Tais modos implicam a socialização (de conhecimento tácito em conhecimento tácito); externalização (de conhecimento tácito em conhecimento explícito); combinação (de conhecimento

explícito em conhecimento explícito); e a internalização (de conhecimento explícito em conhecimento tácito). Sendo que, a socialização dá origem ao ‘conhecimento compartilhado’; a externalização gera o ‘conhecimento conceitual’; a combinação origina o ‘conhecimento sistêmico’ e a internalização produz ‘conhecimento operacional’.

Desta forma, nas audiências públicas do processo participativo para elaboração de planos diretores, não apenas o conhecimento técnico é transmitido para a população (internalização), como dela advém um conhecimento comunitário de fundamental relevância, que deveria ser recolhido pela administração pública (externalização).

Trata-se da cultura oral, que é o conhecimento transmitido do mestre para o discípulo e acumulado pelas populações locais.

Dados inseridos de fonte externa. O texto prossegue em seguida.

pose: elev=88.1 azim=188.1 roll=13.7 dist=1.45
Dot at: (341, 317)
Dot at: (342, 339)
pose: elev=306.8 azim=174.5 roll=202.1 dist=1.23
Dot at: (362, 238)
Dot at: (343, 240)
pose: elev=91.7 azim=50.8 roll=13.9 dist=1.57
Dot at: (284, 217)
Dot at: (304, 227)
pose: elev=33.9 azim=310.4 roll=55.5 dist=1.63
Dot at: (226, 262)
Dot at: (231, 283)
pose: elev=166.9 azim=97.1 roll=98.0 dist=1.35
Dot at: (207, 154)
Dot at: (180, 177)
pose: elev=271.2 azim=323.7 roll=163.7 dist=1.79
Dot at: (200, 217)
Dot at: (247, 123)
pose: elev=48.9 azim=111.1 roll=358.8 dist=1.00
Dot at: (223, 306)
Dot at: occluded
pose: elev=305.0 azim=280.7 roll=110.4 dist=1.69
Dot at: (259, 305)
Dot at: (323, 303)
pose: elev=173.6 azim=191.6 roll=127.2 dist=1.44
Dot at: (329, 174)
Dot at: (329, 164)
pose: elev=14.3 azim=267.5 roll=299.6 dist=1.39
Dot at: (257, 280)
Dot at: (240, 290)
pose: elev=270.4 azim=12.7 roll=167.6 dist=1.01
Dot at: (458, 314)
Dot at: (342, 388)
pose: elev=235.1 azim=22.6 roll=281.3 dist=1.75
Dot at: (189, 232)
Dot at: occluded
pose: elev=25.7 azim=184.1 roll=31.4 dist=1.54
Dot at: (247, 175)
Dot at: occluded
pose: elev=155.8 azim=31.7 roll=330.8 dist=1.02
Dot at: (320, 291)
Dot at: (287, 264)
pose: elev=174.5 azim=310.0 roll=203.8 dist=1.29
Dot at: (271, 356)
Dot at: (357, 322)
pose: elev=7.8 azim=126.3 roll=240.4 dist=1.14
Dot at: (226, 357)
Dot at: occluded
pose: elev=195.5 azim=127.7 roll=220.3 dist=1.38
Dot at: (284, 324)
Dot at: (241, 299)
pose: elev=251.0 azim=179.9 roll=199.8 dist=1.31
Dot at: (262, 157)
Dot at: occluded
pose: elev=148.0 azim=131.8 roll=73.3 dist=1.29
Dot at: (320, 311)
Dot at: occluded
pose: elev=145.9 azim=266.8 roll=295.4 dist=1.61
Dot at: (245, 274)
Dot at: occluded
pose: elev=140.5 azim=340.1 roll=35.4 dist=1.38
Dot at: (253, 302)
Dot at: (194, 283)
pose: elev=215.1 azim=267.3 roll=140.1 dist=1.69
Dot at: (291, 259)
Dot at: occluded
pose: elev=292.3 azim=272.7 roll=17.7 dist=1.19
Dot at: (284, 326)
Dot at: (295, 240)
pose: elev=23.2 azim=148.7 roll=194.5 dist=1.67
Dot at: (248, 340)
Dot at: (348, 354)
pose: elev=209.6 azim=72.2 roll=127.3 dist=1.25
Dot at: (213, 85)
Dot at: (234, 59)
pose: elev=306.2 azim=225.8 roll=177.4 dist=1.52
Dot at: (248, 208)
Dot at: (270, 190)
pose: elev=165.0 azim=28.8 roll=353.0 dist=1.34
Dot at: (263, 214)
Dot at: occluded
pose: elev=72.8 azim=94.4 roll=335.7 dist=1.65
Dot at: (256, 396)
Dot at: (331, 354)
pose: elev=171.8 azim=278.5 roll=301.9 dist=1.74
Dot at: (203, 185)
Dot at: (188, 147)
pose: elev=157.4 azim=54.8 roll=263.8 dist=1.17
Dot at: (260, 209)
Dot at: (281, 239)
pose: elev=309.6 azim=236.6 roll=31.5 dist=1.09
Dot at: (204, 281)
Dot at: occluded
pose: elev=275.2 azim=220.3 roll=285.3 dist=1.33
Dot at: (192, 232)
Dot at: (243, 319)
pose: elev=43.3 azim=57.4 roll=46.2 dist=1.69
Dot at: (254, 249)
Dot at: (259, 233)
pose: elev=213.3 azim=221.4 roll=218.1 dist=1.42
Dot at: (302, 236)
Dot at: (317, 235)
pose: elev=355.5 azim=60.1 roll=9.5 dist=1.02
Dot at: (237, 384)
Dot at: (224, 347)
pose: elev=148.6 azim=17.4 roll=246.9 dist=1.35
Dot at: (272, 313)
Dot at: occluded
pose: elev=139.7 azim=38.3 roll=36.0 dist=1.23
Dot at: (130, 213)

Quando, por exemplo, um pescador informa que o local escolhido para a instalação de um emissário submarino não é o mais apropriado em razão da ocorrência de marés e correntes não detectadas pelos estudos científicos, está-se diante de um conhecimento tácito por vezes superior ao explícito, mas certamente complementar e, raramente, antagônico.

Assim, a apropriação do conhecimento comunitário no âmbito das audiências públicas mostra-se relevante e, para tanto, não apenas as técnicas da gestão, mas os artefatos da engenharia do conhecimento16 desempenham papel

fundamental. Adequadamente gerenciado, o conhecimento pode tornar-se um elemento decisivo no esforço de prevenção de conflitos e construção de consensos. Identificadas as lacunas e elencadas as questões pertinentes ao tema, emerge a questão de pesquisa.